|Fred said:
>slide explaining the isotopes found in a reactor
If the reactor is working properly I thought that the isotopes were contained in the Zircaloy casing
If the cladding remains intact, those fission products remain contained within the fuel rod (cladding and endplugs). There is some tramp uranium on fuel, but it is very low level. However, in the normal course of operation, some fuel rods do fail due to PCI, debris, perhaps unusual corrosion. In that case, Xe and Kr isotopes escape from the breach, and so do I-isotopes, Cs-isotopes, and a few others. If the fuel operates long enough with the breach or at power, and if the breach opens (guillotine break or axial split), then more of the solid fission products escape to the coolant, as the fuel matrix is oxidized.
In the current context, the fuel does not have to melt. Rather is only needs to split open to release a large inventory of fission products and allow the coolant (seawater) to interact with the fuel material. Normally the coolant is purified water, but seawater has NaCl and other salts. I don't know of any research that has looked at the solubility of irradiated fuel in seawater.

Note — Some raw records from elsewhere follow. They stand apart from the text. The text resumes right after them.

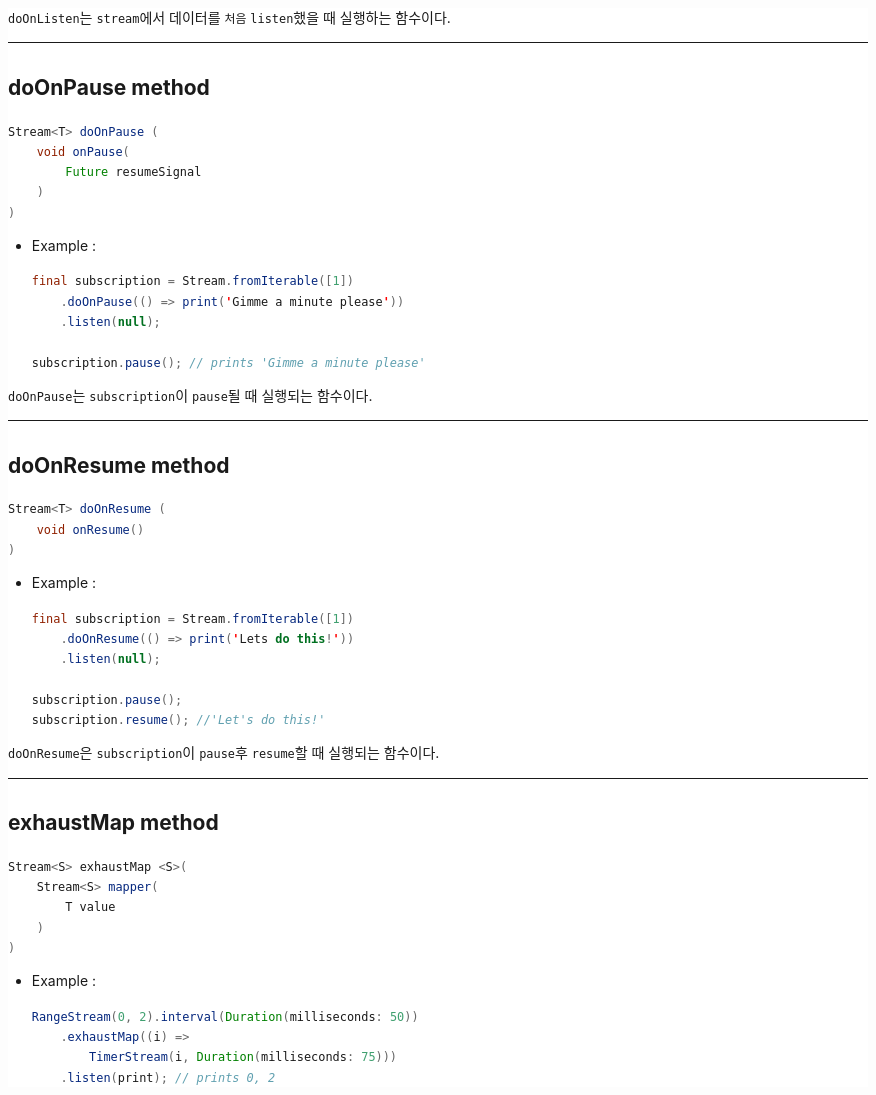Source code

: `doOnListen`는 `stream`에서 데이터를 `처음` `listen`했을 때 실행하는 함수이다.

---

## doOnPause method

```java
Stream<T> doOnPause (
    void onPause(
        Future resumeSignal
    )
)
```
+ Example : 
    ```java
    final subscription = Stream.fromIterable([1])
        .doOnPause(() => print('Gimme a minute please'))
        .listen(null);

    subscription.pause(); // prints 'Gimme a minute please'
    ```

`doOnPause`는 `subscription`이 `pause`될 때 실행되는 함수이다.

---

## doOnResume method

```java
Stream<T> doOnResume (
    void onResume()
)
```
+ Example : 
    ```java
    final subscription = Stream.fromIterable([1])
        .doOnResume(() => print('Lets do this!'))
        .listen(null);

    subscription.pause();
    subscription.resume(); //'Let's do this!'
    ```

`doOnResume`은 `subscription`이 `pause`후 `resume`할 때 실행되는 함수이다.

---

## exhaustMap method

```java
Stream<S> exhaustMap <S>(
    Stream<S> mapper(
        T value
    )
)
```
+ Example : 
    ```java
    RangeStream(0, 2).interval(Duration(milliseconds: 50))
        .exhaustMap((i) =>
            TimerStream(i, Duration(milliseconds: 75)))
        .listen(print); // prints 0, 2
    ```
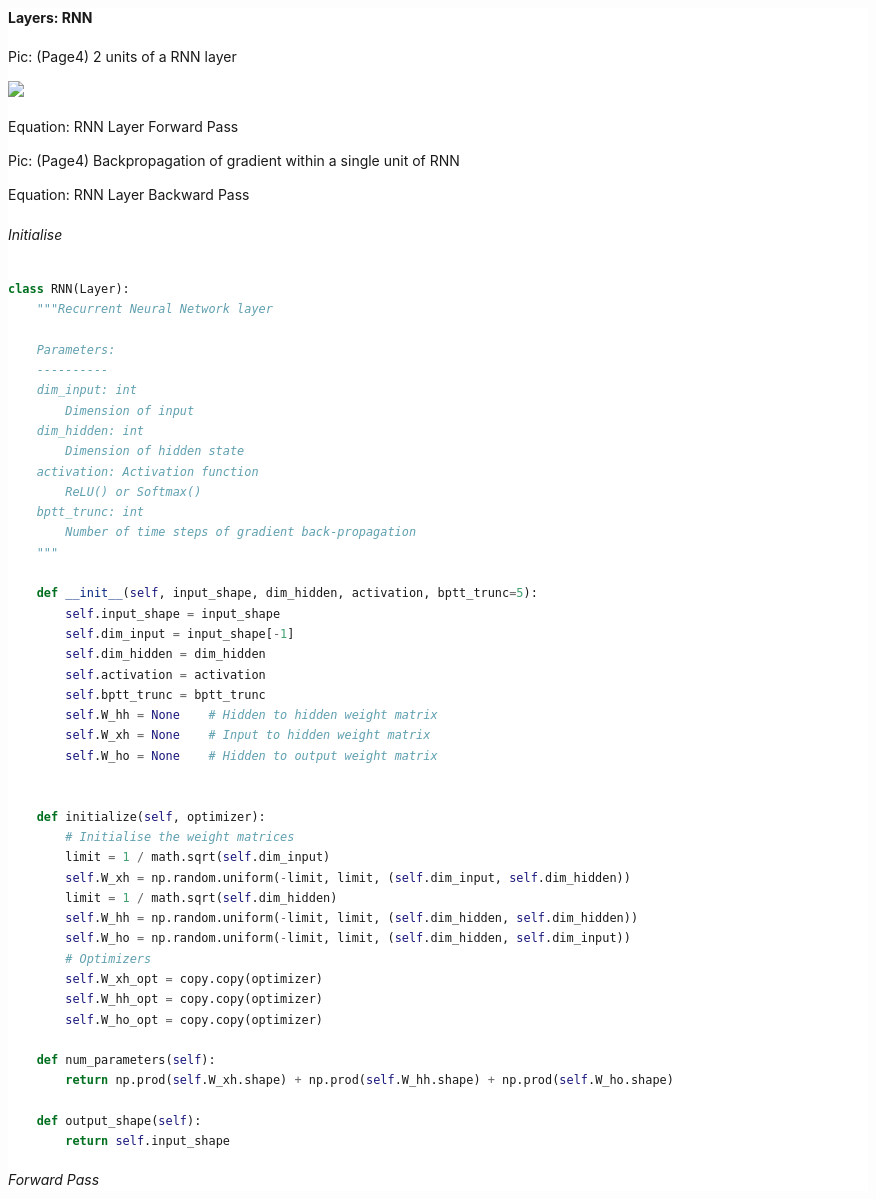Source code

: 
#### Layers: RNN

Pic: (Page4) 2 units of a RNN layer
<div class="container py-4 py-md-5 px-4 px-md-3 text-body-secondary">
    <div class="row" >
      <div class="col-lg-3 mb-3">
        <img width="800px" src="../_static/nlp/rnn/rnn-layer-dim.png"></img>
      </div>
    </div>
</div>

Equation: RNN Layer Forward Pass

Pic: (Page4) Backpropagation of gradient within a single unit of RNN

Equation: RNN Layer Backward Pass


###### Initialise
```python
class RNN(Layer):
    """Recurrent Neural Network layer

    Parameters:
    ----------
    dim_input: int
        Dimension of input
    dim_hidden: int
        Dimension of hidden state
    activation: Activation function
        ReLU() or Softmax()
    bptt_trunc: int
        Number of time steps of gradient back-propagation 
    """

    def __init__(self, input_shape, dim_hidden, activation, bptt_trunc=5):
        self.input_shape = input_shape
        self.dim_input = input_shape[-1]
        self.dim_hidden = dim_hidden
        self.activation = activation
        self.bptt_trunc = bptt_trunc
        self.W_hh = None    # Hidden to hidden weight matrix
        self.W_xh = None    # Input to hidden weight matrix
        self.W_ho = None    # Hidden to output weight matrix
    

    def initialize(self, optimizer):
        # Initialise the weight matrices
        limit = 1 / math.sqrt(self.dim_input)
        self.W_xh = np.random.uniform(-limit, limit, (self.dim_input, self.dim_hidden))
        limit = 1 / math.sqrt(self.dim_hidden)
        self.W_hh = np.random.uniform(-limit, limit, (self.dim_hidden, self.dim_hidden))
        self.W_ho = np.random.uniform(-limit, limit, (self.dim_hidden, self.dim_input))
        # Optimizers
        self.W_xh_opt = copy.copy(optimizer)
        self.W_hh_opt = copy.copy(optimizer)
        self.W_ho_opt = copy.copy(optimizer)

    def num_parameters(self):
        return np.prod(self.W_xh.shape) + np.prod(self.W_hh.shape) + np.prod(self.W_ho.shape)

    def output_shape(self):
        return self.input_shape
```
###### Forward Pass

There are normally activitation products of Fe, Ni, Cr, and the activition of Ni is a source of Co (n,p reaction). The oxides of Fe, Ni and Cr come from the normal corrosion of stainless steel or Ni-alloys (structural materials), which are deposited on the fuel where they absorb neutrons and become activated. In addition, the control rod structures are mostly stainless steel, and some are used during operation to control reactivity. The introduction of seawater 'shocked' the system, and those activated products are released from the core to the coolant. One typically refers to a crud burst.
The presence of short-lived isotopes is somewhat of a concern. If the reactor, shutdown two weeks ago, and one is detecting short-lived isotopes, then one must ask if that is consistent with the reactor shutdown. If the detected levels are more consistent with a near term fission process, then when and where did that fissioning occur.
There are spontaneous fission in Pu-240 and Pu-242, and isotopes of Cm, Am. But are those fission rates sufficient to activate Na-23, Cl-35 and Cl-37, as well as producing I-132, I-134.
Meanwhile:
Unit 1 Dry Well 35.4 Sv/h or 3540 R/hr
Unit 2 Dry Well 43.2 Sv/h or 4320 R/hr
Unit 3 Dry Well 36.1 Sv/h or 3610 R/hr
This would be consistent with the release of fuel and corrosion products from the core into the coolant (seawater), which then found its way to the drywell (torus?).